Memoir: My father the war veteran (1970)

He served in the Korean War with the Marines, but a veil lies over my father’s actual service,  and he gives nothing solid in reply to, “What did you do in the war, daddy?

My oldest siblings, Sue and Sharon, recall his telling them, “I did a lot of typing,” which is plausible, my dad being a college boy caught in the draft with strong language skills.

And he ended up a Staff Sergeant, to whom clerical duties are given behind the lines.

But he also was close friends with killers like his decorated hunting buddy DeVore, who was awarded medals for shooting scores of Chinese soldiers around his almost overrun machine gun position.

So we know dad was in a unit that saw combat.

Though the service only took two years of his life, it marks his notions of propriety for the remainder of his days and nights. 

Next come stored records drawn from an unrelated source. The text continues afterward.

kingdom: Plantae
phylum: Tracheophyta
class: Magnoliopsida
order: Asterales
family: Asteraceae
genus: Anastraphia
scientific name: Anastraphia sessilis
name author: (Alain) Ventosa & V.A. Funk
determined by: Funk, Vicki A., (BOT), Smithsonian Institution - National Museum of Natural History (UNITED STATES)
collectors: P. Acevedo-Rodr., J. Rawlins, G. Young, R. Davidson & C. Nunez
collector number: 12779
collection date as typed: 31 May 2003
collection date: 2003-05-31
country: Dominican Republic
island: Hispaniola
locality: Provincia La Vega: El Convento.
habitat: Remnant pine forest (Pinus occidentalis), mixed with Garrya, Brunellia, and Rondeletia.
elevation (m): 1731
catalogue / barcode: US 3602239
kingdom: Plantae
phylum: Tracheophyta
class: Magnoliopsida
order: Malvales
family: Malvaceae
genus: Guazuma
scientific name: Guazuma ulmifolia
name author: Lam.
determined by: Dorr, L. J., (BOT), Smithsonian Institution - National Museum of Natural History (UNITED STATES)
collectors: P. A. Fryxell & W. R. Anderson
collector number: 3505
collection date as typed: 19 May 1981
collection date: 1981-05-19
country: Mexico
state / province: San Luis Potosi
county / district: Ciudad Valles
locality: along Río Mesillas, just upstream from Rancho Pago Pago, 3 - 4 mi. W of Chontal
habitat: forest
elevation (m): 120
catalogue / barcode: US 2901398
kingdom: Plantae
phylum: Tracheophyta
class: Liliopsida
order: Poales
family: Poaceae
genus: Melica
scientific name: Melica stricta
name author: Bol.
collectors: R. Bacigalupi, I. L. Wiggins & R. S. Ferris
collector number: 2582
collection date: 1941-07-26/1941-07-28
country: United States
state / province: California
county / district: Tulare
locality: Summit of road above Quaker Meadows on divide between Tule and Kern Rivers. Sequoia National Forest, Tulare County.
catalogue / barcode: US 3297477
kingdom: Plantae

You can see it in his stubborn conservative values, his disdain of hippies, and the firmness of his grasp on his parents’ and grandparents’ values–faith and family first, then hard work, and then, finally, hard play–play with a violent edge preferably. Baseball and 16-inch are fine, but hitting people, essential in hockey and football, are his main attractions, and absorb his energies when a young man. He relishes the rough and tumble, and after his time playing end at the University of Tulsa, he becomes a football strategist, always seeking higher intelligence of the enemy’s movements, the better to destroy him. Like a memoir writer, he takes his point of view from the endzone, where he can study the opposing team’s weaknesses.

When my younger sister Sarah and I ask him later, he allows, “I shot at people and didn’t look back.”  And then he changes the subject.

Like many boys of my generation, I am fascinated by weapons and war stories like Marines at War. But dad maintains a defensive perimeter around the topic. The more he puts me off,  the more I want to know. “What is so horrible that he cannot speak of it? What orders must he have followed and now regrets beyond words?”

 

He defeats all my attempts to learn more. Nor does he want to watch on TV what my ten-year old mind believes the height of exciting film-making: The Sands of Iwo Jima, starring John Wayne. I am disappointed. Dad has been a Marine at war, and he now has no interest in the subject. In his mind, he wants to leave those days behind.

In a moldering canvas bag in the back of the basement I find random pieces of his war-making attire: rabbit-fur lined shooting mittens with trigger finger extensions, a khaki uniform with red sergeant stripes, an aluminum canteen. He has abandoned them along with an old-fashioned ball glove and a deflated game ball he won in some forgotten football victory. 

His fighting spirit, too, seems spent. He meekly endures business setbacks and his wife’s scornful abuse with silent, seeming acquiescence. Some nights, when she has the energy, she climbs up out of her sedation and screams in rage at my soft-spoken dad, and.everyone’s sleep is disrupted. “You useless asshole! I hate the fucking sight of you! You’ve ruined my life!” And then the sound of her fists striking his torso, but never a shot in defense from our veteran dad.

When I am nine and my sisters and I are asleep in our rooms in the wee small hours of a school night, my dad is twenty years into his tortuous marriage. This is when his inner Marine unexpectedly comes out.

His loud, urgent voice startles us awake. “Alright, you lousy kids! Out of bed, now! Downstairs, now!”  His face is set in icy earnest, his dark eyes shine. The change in appearance shocks me. Where is soft-spoken dad? What is this drill sergeant’s bark coming from his throat?

Assembled downstairs in the living room, standing straight in front of our couch, my older sisters are whimpering and shaking quietly, tears on their faces. Sarah and I exchange a nervous smile. This is so strange! Where is this going?

He barks at us about our lack of discipline. “You kids are going to listen to me, and do as I say, and it’s going to be as I say, or there will be punishment!” 

He has us do exercises–jumping jacks, pushups–and though it’s unclear why he’s doing this, he is in extreme earnest. He threatens that if we don’t do as he says, we will clean the basement floor with a toothbrush, “like they made us do in the Marines!”

At some point, my sister’s whimpers and the sobering effect of his exertions move him to dismiss us back to our beds. We separately retire from this strange little nightmare back to our rooms, with no understanding of what has just occurred. 

Neither, the next day, is there acknowledgement of the previous night’s drill session. None of us, neither his perplexed children, nor the now less-trusted parent, speaks of the event.

Perhaps it was a dream. It seems wrong and shameful to speak of it, somehow. Yes, easier to forget as a bad dream. Perhaps war stories are like this, forgotten by mutual consent.

I now believe that our stoical father, usually neutral or kind to us, had been driven temporarily out of his mind by the extremity of his situation. His brain, programmed by team sports and the Marines, knew to solve chaos and disorder through strict discipline. And since he could not discipline his alcohol and pill-addicted spouse, he turned to their unruly offspring, and for a brief moment found some release from his chaos.